#### DATA TO USE
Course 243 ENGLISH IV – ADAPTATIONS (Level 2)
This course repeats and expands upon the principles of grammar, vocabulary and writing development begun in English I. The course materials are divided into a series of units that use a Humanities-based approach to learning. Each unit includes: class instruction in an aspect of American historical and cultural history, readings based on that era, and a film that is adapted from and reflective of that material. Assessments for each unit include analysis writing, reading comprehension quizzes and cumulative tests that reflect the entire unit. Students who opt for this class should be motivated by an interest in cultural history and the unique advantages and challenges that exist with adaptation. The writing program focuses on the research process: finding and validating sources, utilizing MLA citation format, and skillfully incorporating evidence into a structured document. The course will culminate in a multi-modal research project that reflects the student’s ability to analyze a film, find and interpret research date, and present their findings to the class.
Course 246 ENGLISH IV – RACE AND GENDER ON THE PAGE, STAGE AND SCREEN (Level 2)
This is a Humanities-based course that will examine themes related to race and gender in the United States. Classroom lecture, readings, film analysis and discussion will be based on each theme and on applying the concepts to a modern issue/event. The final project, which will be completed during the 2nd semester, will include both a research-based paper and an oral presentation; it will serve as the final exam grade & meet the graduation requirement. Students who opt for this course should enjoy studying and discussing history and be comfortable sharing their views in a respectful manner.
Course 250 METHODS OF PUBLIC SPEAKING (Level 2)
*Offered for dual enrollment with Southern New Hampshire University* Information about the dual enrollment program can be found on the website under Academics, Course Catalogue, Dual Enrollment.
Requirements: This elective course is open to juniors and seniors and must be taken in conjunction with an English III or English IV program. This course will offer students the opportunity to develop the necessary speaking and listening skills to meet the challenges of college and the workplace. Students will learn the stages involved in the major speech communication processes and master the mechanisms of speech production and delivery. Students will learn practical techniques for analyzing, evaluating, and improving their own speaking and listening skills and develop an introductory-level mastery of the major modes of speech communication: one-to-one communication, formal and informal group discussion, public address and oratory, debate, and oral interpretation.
########
AIM OF THE TASK |
Lines wanted from the listing above: the line with "Course 246 ENGLISH" up to and including the line with "Catalogue, Dual Enrollment.". Please write them out exactly, adding nothing else.

ANSWER SECTION |
Course 246 ENGLISH IV – RACE AND GENDER ON THE PAGE, STAGE AND SCREEN (Level 2)
This is a Humanities-based course that will examine themes related to race and gender in the United States. Classroom lecture, readings, film analysis and discussion will be based on each theme and on applying the concepts to a modern issue/event. The final project, which will be completed during the 2nd semester, will include both a research-based paper and an oral presentation; it will serve as the final exam grade & meet the graduation requirement. Students who opt for this course should enjoy studying and discussing history and be comfortable sharing their views in a respectful manner.
Course 250 METHODS OF PUBLIC SPEAKING (Level 2)
*Offered for dual enrollment with Southern New Hampshire University* Information about the dual enrollment program can be found on the website under Academics, Course Catalogue, Dual Enrollment.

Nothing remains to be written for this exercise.